Let's return to AutoCAD. Since we're going to be working on a comprehensive multipart project, I have got a couple of ground rules for you to consider as we work. First of all, make sure you're familiar with using the Orbit command. We'll be using that tool a lot. To orbit your view, you can hold down the Shift key on your keyboard and the scroll wheel on your mouse, and then as you move your mouse you can orbit your view around the outside of your 3D part. That's why I have given you this drawing of this airplane, so you can practice. Make sure you are very comfortable with adjusting your view in 3D space.
Now let's talk about what you can do if you have problems. For instance, if you see something is working for me on my screen but it's not working for you, I'd like you to try some things. If you're having trouble selecting your geometry or editing your model, I'd like you to do this. Right-click on your ViewCube and change your view to Parallel. sometimes making this change is enough to fix the issue.
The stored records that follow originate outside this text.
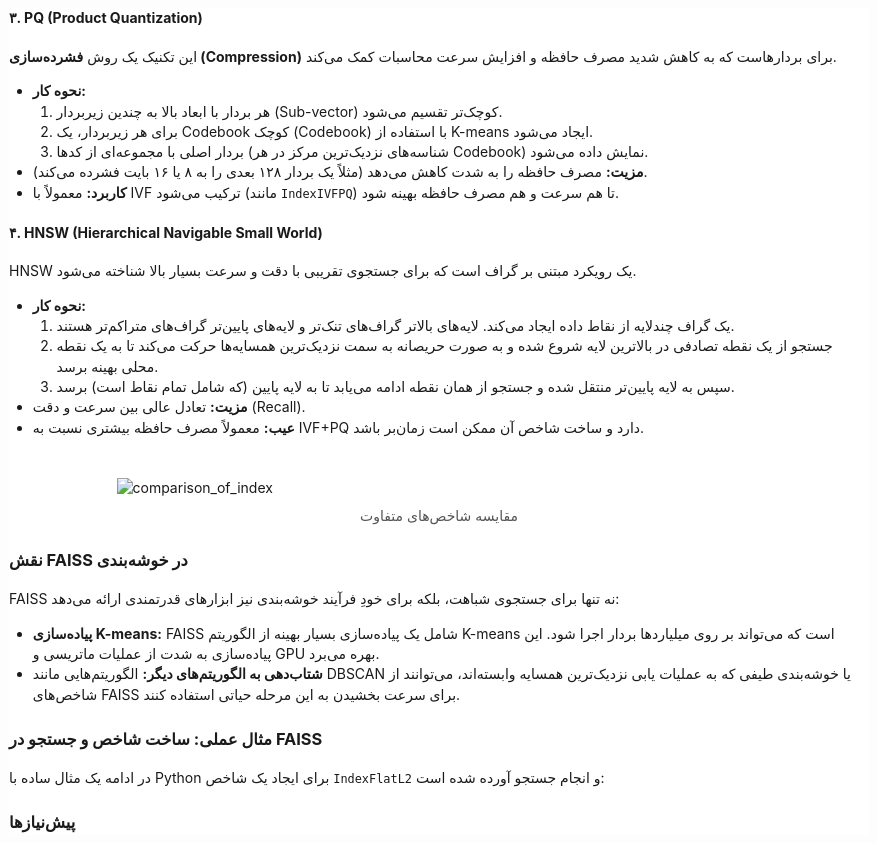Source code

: #### ۳. PQ (Product Quantization)
این تکنیک یک روش **فشرده‌سازی (Compression)** برای بردارهاست که به کاهش شدید مصرف حافظه و افزایش سرعت محاسبات کمک می‌کند.
- **نحوه کار:**
  1.  هر بردار با ابعاد بالا به چندین زیربردار (Sub-vector) کوچک‌تر تقسیم می‌شود.
  2.  برای هر زیربردار، یک Codebook کوچک (Codebook) با استفاده از K-means ایجاد می‌شود.
  3.  بردار اصلی با مجموعه‌ای از کدها (شناسه‌های نزدیک‌ترین مرکز در هر Codebook) نمایش داده می‌شود.
- **مزیت:** مصرف حافظه را به شدت کاهش می‌دهد (مثلاً یک بردار ۱۲۸ بعدی را به ۸ یا ۱۶ بایت فشرده می‌کند).
- **کاربرد:** معمولاً با IVF ترکیب می‌شود (مانند `IndexIVFPQ`) تا هم سرعت و هم مصرف حافظه بهینه شود.

#### ۴. HNSW (Hierarchical Navigable Small World)
HNSW یک رویکرد مبتنی بر گراف است که برای جستجوی تقریبی با دقت و سرعت بسیار بالا شناخته می‌شود.
- **نحوه کار:**
  1.  یک گراف چندلایه از نقاط داده ایجاد می‌کند. لایه‌های بالاتر گراف‌های تنک‌تر و لایه‌های پایین‌تر گراف‌های متراکم‌تر هستند.
  2.  جستجو از یک نقطه تصادفی در بالاترین لایه شروع شده و به صورت حریصانه به سمت نزدیک‌ترین همسایه‌ها حرکت می‌کند تا به یک نقطه محلی بهینه برسد.
  3.  سپس به لایه پایین‌تر منتقل شده و جستجو از همان نقطه ادامه می‌یابد تا به لایه پایین (که شامل تمام نقاط است) برسد.
- **مزیت:** تعادل عالی بین سرعت و دقت (Recall).
- **عیب:** معمولاً مصرف حافظه بیشتری نسبت به IVF+PQ دارد و ساخت شاخص آن ممکن است زمان‌بر باشد.



<div style="display: flex; justify-content: center; align-items: center; gap: 10px; margin-top: 40px;">
    <img src="assets/patterneffort/Text_Clustering_FAISS/comparison_of_index.png" alt="comparison_of_index" style="width: 75%; height: 75%; object-fit: contain;">
</div>
<p class="wp-caption-text" style="margin-top: 8px; color: #555; align-items: center; text-align: center;">
        مقایسه شاخص‌های متفاوت
</p>



### نقش FAISS در خوشه‌بندی

FAISS نه تنها برای جستجوی شباهت، بلکه برای خودِ فرآیند خوشه‌بندی نیز ابزارهای قدرتمندی ارائه می‌دهد:
- **پیاده‌سازی K-means:** FAISS شامل یک پیاده‌سازی بسیار بهینه از الگوریتم K-means است که می‌تواند بر روی میلیاردها بردار اجرا شود. این پیاده‌سازی به شدت از عملیات ماتریسی و GPU بهره می‌برد.
- **شتاب‌دهی به الگوریتم‌های دیگر:** الگوریتم‌هایی مانند DBSCAN یا خوشه‌بندی طیفی که به عملیات یابی نزدیک‌ترین همسایه وابسته‌اند، می‌توانند از شاخص‌های FAISS برای سرعت بخشیدن به این مرحله حیاتی استفاده کنند.

### مثال عملی: ساخت شاخص و جستجو در FAISS


در ادامه یک مثال ساده با Python برای ایجاد یک شاخص `IndexFlatL2` و انجام جستجو آورده شده است:

### پیش‌نیازها
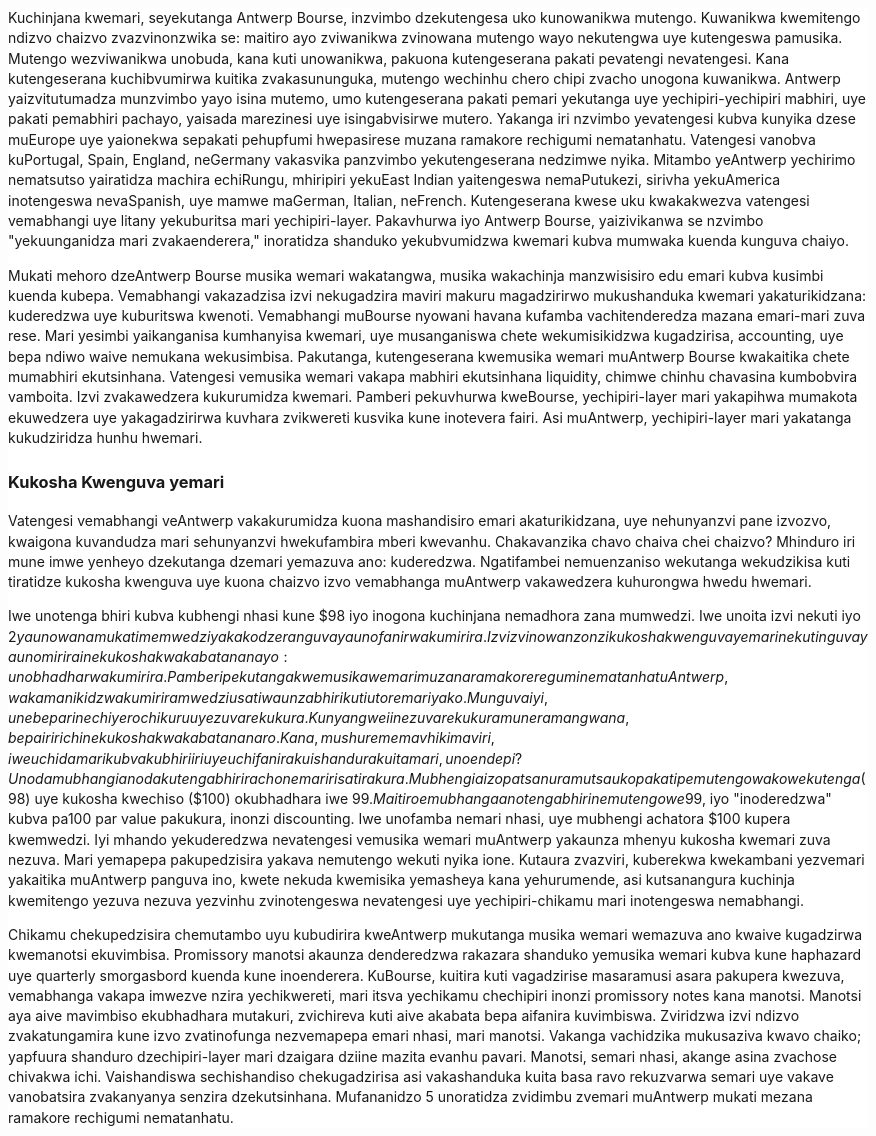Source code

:Kuchinjana kwemari, seyekutanga Antwerp Bourse, inzvimbo dzekutengesa uko kunowanikwa mutengo. Kuwanikwa kwemitengo ndizvo chaizvo zvazvinonzwika se: maitiro ayo zviwanikwa zvinowana mutengo wayo nekutengwa uye kutengeswa pamusika. Mutengo wezviwanikwa unobuda, kana kuti unowanikwa, pakuona kutengeserana pakati pevatengi nevatengesi. Kana kutengeserana kuchibvumirwa kuitika zvakasununguka, mutengo wechinhu chero chipi zvacho unogona kuwanikwa. Antwerp yaizvitutumadza munzvimbo yayo isina mutemo, umo kutengeserana pakati pemari yekutanga uye yechipiri-yechipiri mabhiri, uye pakati pemabhiri pachayo, yaisada marezinesi uye isingabvisirwe mutero. Yakanga iri nzvimbo yevatengesi kubva kunyika dzese muEurope uye yaionekwa sepakati pehupfumi hwepasirese muzana ramakore rechigumi nematanhatu. Vatengesi vanobva kuPortugal, Spain, England, neGermany vakasvika panzvimbo yekutengeserana nedzimwe nyika. Mitambo yeAntwerp yechirimo nematsutso yairatidza machira echiRungu, mhiripiri yekuEast Indian yaitengeswa nemaPutukezi, sirivha yekuAmerica inotengeswa nevaSpanish, uye mamwe maGerman, Italian, neFrench. Kutengeserana kwese uku kwakakwezva vatengesi vemabhangi uye litany yekuburitsa mari yechipiri-layer. Pakavhurwa iyo Antwerp Bourse, yaizivikanwa se nzvimbo "yekuunganidza mari zvakaenderera," inoratidza shanduko yekubvumidzwa kwemari kubva mumwaka kuenda kunguva chaiyo.

Mukati mehoro dzeAntwerp Bourse musika wemari wakatangwa, musika wakachinja manzwisisiro edu emari kubva kusimbi kuenda kubepa. Vemabhangi vakazadzisa izvi nekugadzira maviri makuru magadzirirwo mukushanduka kwemari yakaturikidzana: kuderedzwa uye kuburitswa kwenoti. Vemabhangi muBourse nyowani havana kufamba vachitenderedza mazana emari-mari zuva rese. Mari yesimbi yaikanganisa kumhanyisa kwemari, uye musanganiswa chete wekumisikidzwa kugadzirisa, accounting, uye bepa ndiwo waive nemukana wekusimbisa. Pakutanga, kutengeserana kwemusika wemari muAntwerp Bourse kwakaitika chete mumabhiri ekutsinhana. Vatengesi vemusika wemari vakapa mabhiri ekutsinhana liquidity, chimwe chinhu chavasina kumbobvira vamboita. Izvi zvakawedzera kukurumidza kwemari. Pamberi pekuvhurwa kweBourse, yechipiri-layer mari yakapihwa mumakota ekuwedzera uye yakagadzirirwa kuvhara zvikwereti kusvika kune inotevera fairi. Asi muAntwerp, yechipiri-layer mari yakatanga kukudziridza hunhu hwemari.

### Kukosha Kwenguva yemari

Vatengesi vemabhangi veAntwerp vakakurumidza kuona mashandisiro emari akaturikidzana, uye nehunyanzvi pane izvozvo, kwaigona kuvandudza mari sehunyanzvi hwekufambira mberi kwevanhu. Chakavanzika chavo chaiva chei chaizvo? Mhinduro iri mune imwe yenheyo dzekutanga dzemari yemazuva ano: kuderedzwa. Ngatifambei nemuenzaniso wekutanga wekudzikisa kuti tiratidze kukosha kwenguva uye kuona chaizvo izvo vemabhanga muAntwerp vakawedzera kuhurongwa hwedu hwemari.

Iwe unotenga bhiri kubva kubhengi nhasi kune $98 iyo inogona kuchinjana nemadhora zana mumwedzi. Iwe unoita izvi nekuti iyo $2 yaunowana mukati memwedzi yakakodzera nguva yaunofanirwa kumirira. Izvi zvinowanzonzi kukosha kwenguva yemari nekuti nguva yaunomirira ine kukosha kwakabatana nayo: unobhadharwa kumirira. Pamberi pekutanga kwemusika wemari muzana ramakore regumi nematanhatu Antwerp, wakamanikidzwa kumirira mwedzi usati waunza bhiri kuti utore mari yako. Munguva iyi, une bepa rine chiyero chikuru uye zuva rekukura. Kunyangwe iine zuva rekukura mune ramangwana, bepa iri richine kukosha kwakabatana naro. Kana, mushure memavhiki maviri, iwe uchida mari kubva kubhiri iri uye uchifanira kuishandura kuita mari, unoendepi? Unoda mubhangi anoda kutenga bhiri racho nemari risati rakura. Mubhengi aizopatsanura mutsauko pakati pemutengo wako wekutenga ($98) uye kukosha kwechiso ($100) okubhadhara iwe $99. Maitiro emubhanga anotenga bhiri nemutengo we$99, iyo "inoderedzwa" kubva pa100 par value pakukura, inonzi discounting. Iwe unofamba nemari nhasi, uye mubhengi achatora $100 kupera kwemwedzi. Iyi mhando yekuderedzwa nevatengesi vemusika wemari muAntwerp yakaunza mhenyu kukosha kwemari zuva nezuva. Mari yemapepa pakupedzisira yakava nemutengo wekuti nyika ione. Kutaura zvazviri, kuberekwa kwekambani yezvemari yakaitika muAntwerp panguva ino, kwete nekuda kwemisika yemasheya kana yehurumende, asi kutsanangura kuchinja kwemitengo yezuva nezuva yezvinhu zvinotengeswa nevatengesi uye yechipiri-chikamu mari inotengeswa nemabhangi.

Chikamu chekupedzisira chemutambo uyu kubudirira kweAntwerp mukutanga musika wemari wemazuva ano kwaive kugadzirwa kwemanotsi ekuvimbisa. Promissory manotsi akaunza denderedzwa rakazara shanduko yemusika wemari kubva kune haphazard uye quarterly smorgasbord kuenda kune inoenderera. KuBourse, kuitira kuti vagadzirise masaramusi asara pakupera kwezuva, vemabhanga vakapa imwezve nzira yechikwereti, mari itsva yechikamu chechipiri inonzi promissory notes kana manotsi. Manotsi aya aive mavimbiso ekubhadhara mutakuri, zvichireva kuti aive akabata bepa aifanira kuvimbiswa. Zviridzwa izvi ndizvo zvakatungamira kune izvo zvatinofunga nezvemapepa emari nhasi, mari manotsi. Vakanga vachidzika mukusaziva kwavo chaiko; yapfuura shanduro dzechipiri-layer mari dzaigara dziine mazita evanhu pavari. Manotsi, semari nhasi, akange asina zvachose chivakwa ichi. Vaishandiswa sechishandiso chekugadzirisa asi vakashanduka kuita basa ravo rekuzvarwa semari uye vakave vanobatsira zvakanyanya senzira dzekutsinhana. Mufananidzo 5 unoratidza zvidimbu zvemari muAntwerp mukati mezana ramakore rechigumi nematanhatu.
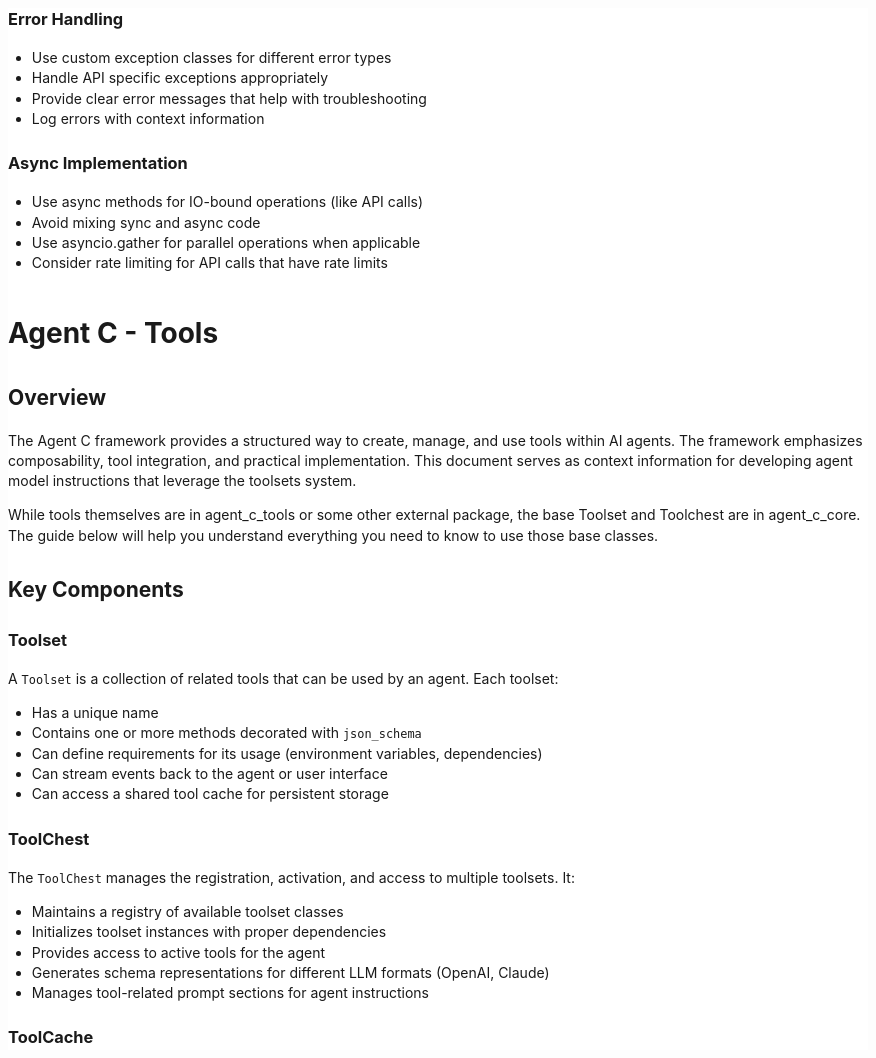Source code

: ### Error Handling
- Use custom exception classes for different error types
- Handle API specific exceptions appropriately
- Provide clear error messages that help with troubleshooting
- Log errors with context information

### Async Implementation
- Use async methods for IO-bound operations (like API calls)
- Avoid mixing sync and async code
- Use asyncio.gather for parallel operations when applicable
- Consider rate limiting for API calls that have rate limits


# Agent C  - Tools

## Overview

The Agent C framework provides a structured way to create, manage, and use tools within AI agents. The framework emphasizes composability, tool integration, and practical implementation. This document serves as context information for developing agent model instructions that leverage the toolsets system.

While tools themselves are in agent_c_tools or some other external package, the base Toolset and Toolchest are in agent_c_core.  The guide below will help you understand everything you need to know to use those base classes. 

## Key Components

### Toolset

A `Toolset` is a collection of related tools that can be used by an agent. Each toolset:

- Has a unique name
- Contains one or more methods decorated with `json_schema`
- Can define requirements for its usage (environment variables, dependencies)
- Can stream events back to the agent or user interface
- Can access a shared tool cache for persistent storage

### ToolChest

The `ToolChest` manages the registration, activation, and access to multiple toolsets. It:

- Maintains a registry of available toolset classes
- Initializes toolset instances with proper dependencies
- Provides access to active tools for the agent
- Generates schema representations for different LLM formats (OpenAI, Claude)
- Manages tool-related prompt sections for agent instructions

### ToolCache
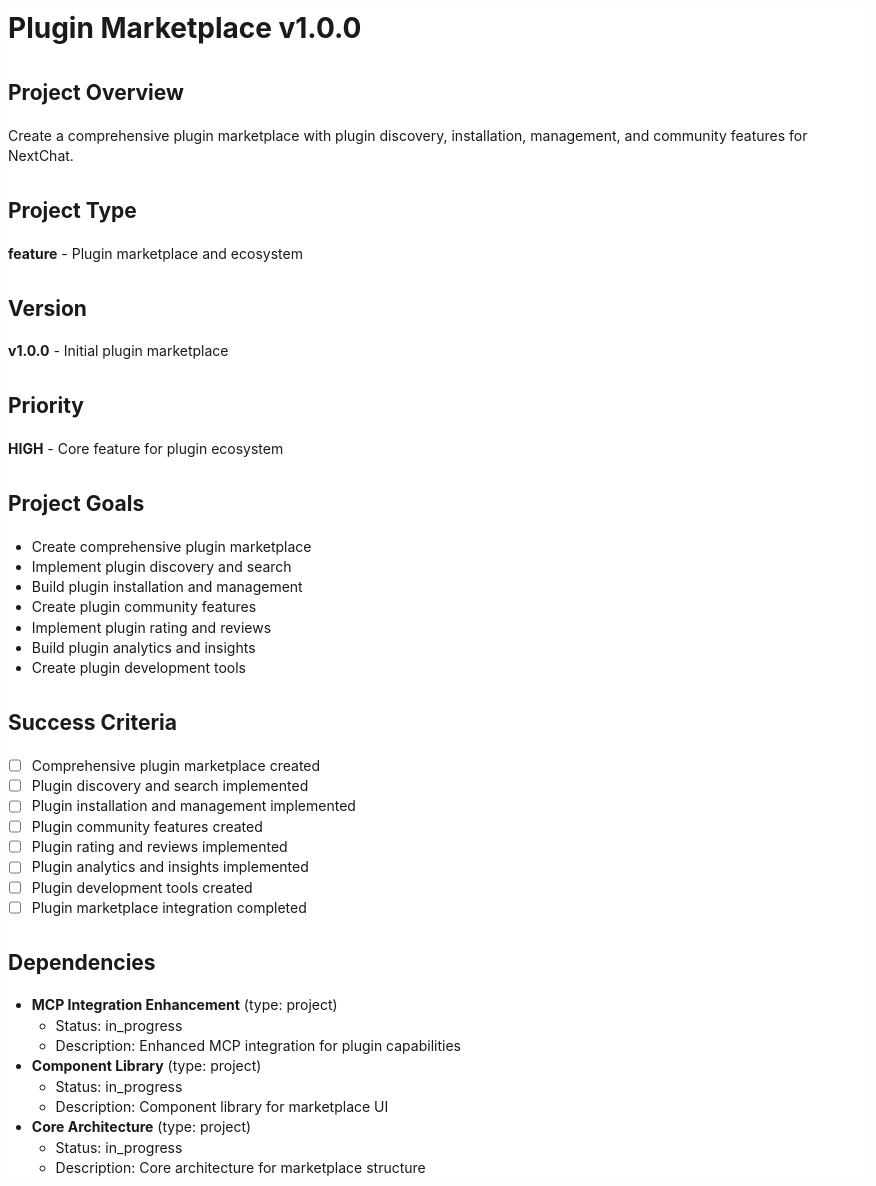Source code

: # Plugin Marketplace v1.0.0

## Project Overview
Create a comprehensive plugin marketplace with plugin discovery, installation, management, and community features for NextChat.

## Project Type
**feature** - Plugin marketplace and ecosystem

## Version
**v1.0.0** - Initial plugin marketplace

## Priority
**HIGH** - Core feature for plugin ecosystem

## Project Goals
- Create comprehensive plugin marketplace
- Implement plugin discovery and search
- Build plugin installation and management
- Create plugin community features
- Implement plugin rating and reviews
- Build plugin analytics and insights
- Create plugin development tools

## Success Criteria
- [ ] Comprehensive plugin marketplace created
- [ ] Plugin discovery and search implemented
- [ ] Plugin installation and management implemented
- [ ] Plugin community features created
- [ ] Plugin rating and reviews implemented
- [ ] Plugin analytics and insights implemented
- [ ] Plugin development tools created
- [ ] Plugin marketplace integration completed

## Dependencies
- **MCP Integration Enhancement** (type: project)
  - Status: in_progress
  - Description: Enhanced MCP integration for plugin capabilities
- **Component Library** (type: project)
  - Status: in_progress
  - Description: Component library for marketplace UI
- **Core Architecture** (type: project)
  - Status: in_progress
  - Description: Core architecture for marketplace structure
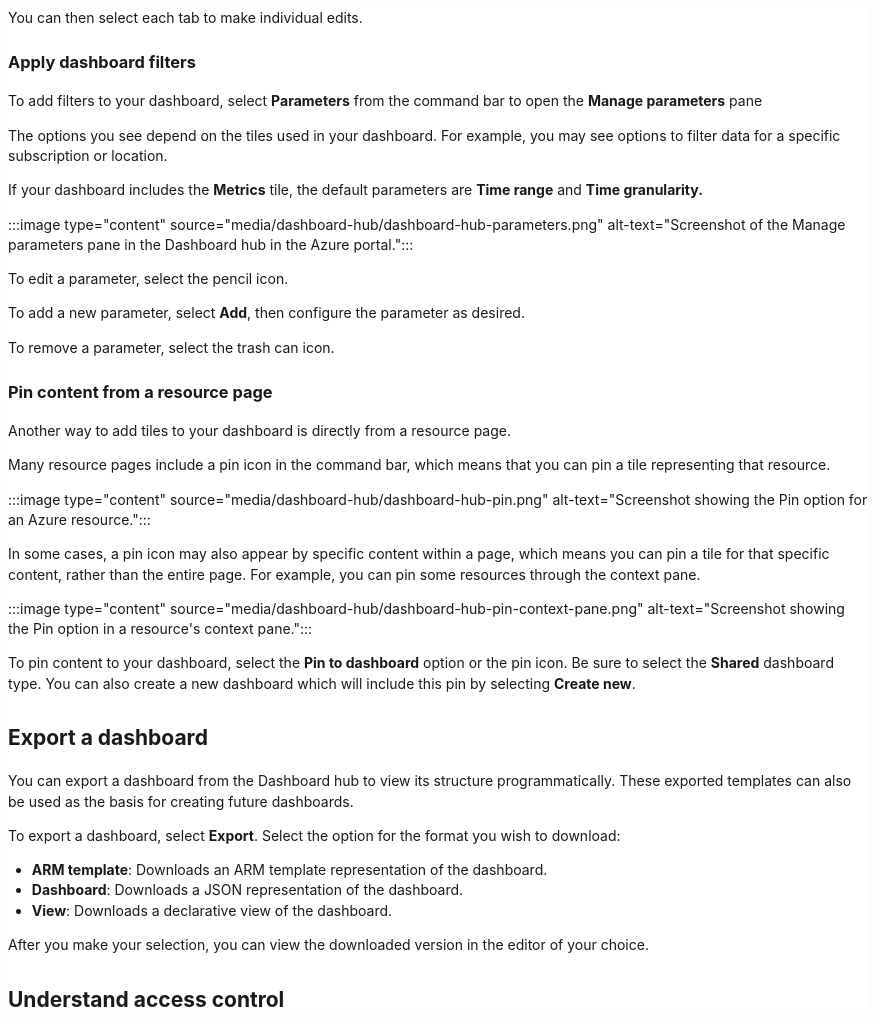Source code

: You can then select each tab to make individual edits.

### Apply dashboard filters

To add filters to your dashboard, select **Parameters** from the command bar to open the **Manage parameters** pane

The options you see depend on the tiles used in your dashboard. For example, you may see options to filter data for a specific subscription or location.

If your dashboard includes the **Metrics** tile, the default parameters are **Time range** and **Time granularity.**

:::image type="content" source="media/dashboard-hub/dashboard-hub-parameters.png" alt-text="Screenshot of the Manage parameters pane in the Dashboard hub in the Azure portal.":::

To edit a parameter, select the pencil icon.

To add a new parameter, select **Add**, then configure the parameter as desired.

To remove a parameter, select the trash can icon.

### Pin content from a resource page

Another way to add tiles to your dashboard is directly from a resource page.

Many resource pages include a pin icon in the command bar, which means that you can pin a tile representing that resource.

:::image type="content" source="media/dashboard-hub/dashboard-hub-pin.png" alt-text="Screenshot showing the Pin option for an Azure resource.":::

In some cases, a pin icon may also appear by specific content within a page, which means you can pin a tile for that specific content, rather than the entire page. For example, you can pin some resources through the context pane.

:::image type="content" source="media/dashboard-hub/dashboard-hub-pin-context-pane.png" alt-text="Screenshot showing the Pin option in a resource's context pane.":::

To pin content to your dashboard, select the **Pin to dashboard** option or the pin icon. Be sure to select the **Shared** dashboard type. You can also create a new dashboard which will include this pin by selecting **Create new**.

## Export a dashboard

You can export a dashboard from the Dashboard hub to view its structure programmatically. These exported templates can also be used as the basis for creating future dashboards.

To export a dashboard, select **Export**. Select the option for the format you wish to download:

- **ARM template**: Downloads an ARM template representation of the dashboard.
- **Dashboard**: Downloads a JSON representation of the dashboard.
- **View**: Downloads a declarative view of the dashboard.

After you make your selection, you can view the downloaded version in the editor of your choice.

## Understand access control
Another thing you can try, you can open up your Subobject panel and try turning off Culling. Culling controls the highlighting of our 3D objects on screen.
It also controls how AutoCAD sees our geometry. So turning this feature off might also solve your problem. Finally, and most important, be careful with your running object snaps. I'm going to right-click on my Object Snap Mode because I want to show you that I'm going to be running a center as well as an endpoint object snap, and that's it. If you have too many running object snaps, you'll run the risk of grabbing a bad coordinate. Well, whenever you are ready, we'll get to work on our first component. I think you're going to find with all of the new changes made to surface objects, they just might be the tool you look to first when you're creating a conceptual design.